■ WORK TO COMPLETE:
[A] From the passage on DARPA's research funding below, list every phrase or sentence that appears inside double quotation marks.
[B] Write the next paragraph of the passage on DARPA's research funding below, picking up after its final sentence.

■ QUOTED PASSAGE:
▶

According to a Senate source, the Committee is concerned that money for basic research -- studies that "increase fundamental knowledge and understanding," according to Pentagon regulations -- is "being raided to fund near-term goals."
DARPA has long been the military's center for "pie in the sky" inquiries. And these efforts have generated stunning successes -- not the least of which is the ARPANET, the Internet's precursor.
But, at times in its history, DARPA has tried to justify its existence by wandering into the realm of the concrete, Duke University military history professor Alex Roland tells Defense Tech.
"The biggest criticism that can be leveled at DARPA from the mid-1990s on is their telescope receded from distant galaxies to the nearby planets," Kenneth Flamm, who oversaw technology Defense Department projects during the Clinton era, told Technology Review in 2001. During the Clinton administration, he said, DARPA acceded to "pressure to show more military relevance."

◀

■ SOURCE MATERIAL:

▶

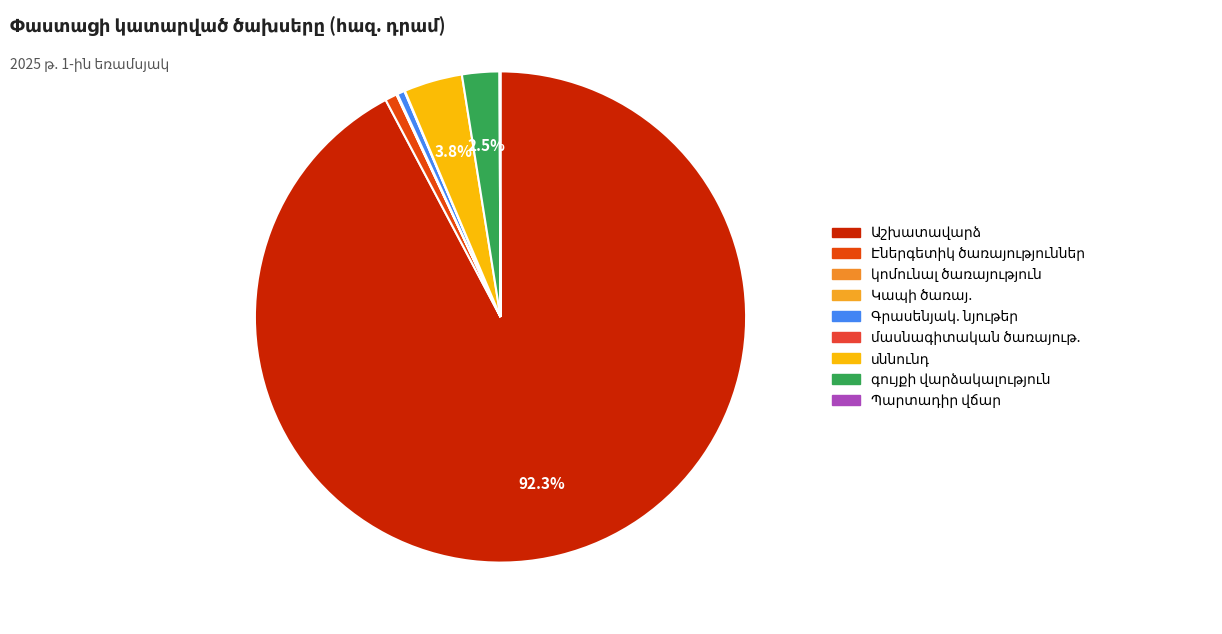

To the nearest percent, what is the combined percentage of սննունդ and Էներգետիկ ծառայություններ?

5%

◀

■ SOLVED PROBLEMS:
[A]
- increase fundamental knowledge and understanding
- being raided to fund near-term goals
- pie in the sky
- The biggest criticism that can be leveled at DARPA from the mid-1990s on is their telescope receded from distant galaxies to the nearby planets
- pressure to show more military relevance

[B]
In 1983, basic research was close to 20 percent of Defense Department science and technology spending, notes Coalition for National Security Research co-chair Elaine McCusker. Now, that's down to about 12 percent.
The National Academy of Sciences has been asked to conduct the investigation. Information technology programs are considered particularly suspect, our Senate source says. But controversial DARPA projects in this area, like Total Information Awareness and LifeLog, will not be the focus on the inquiry.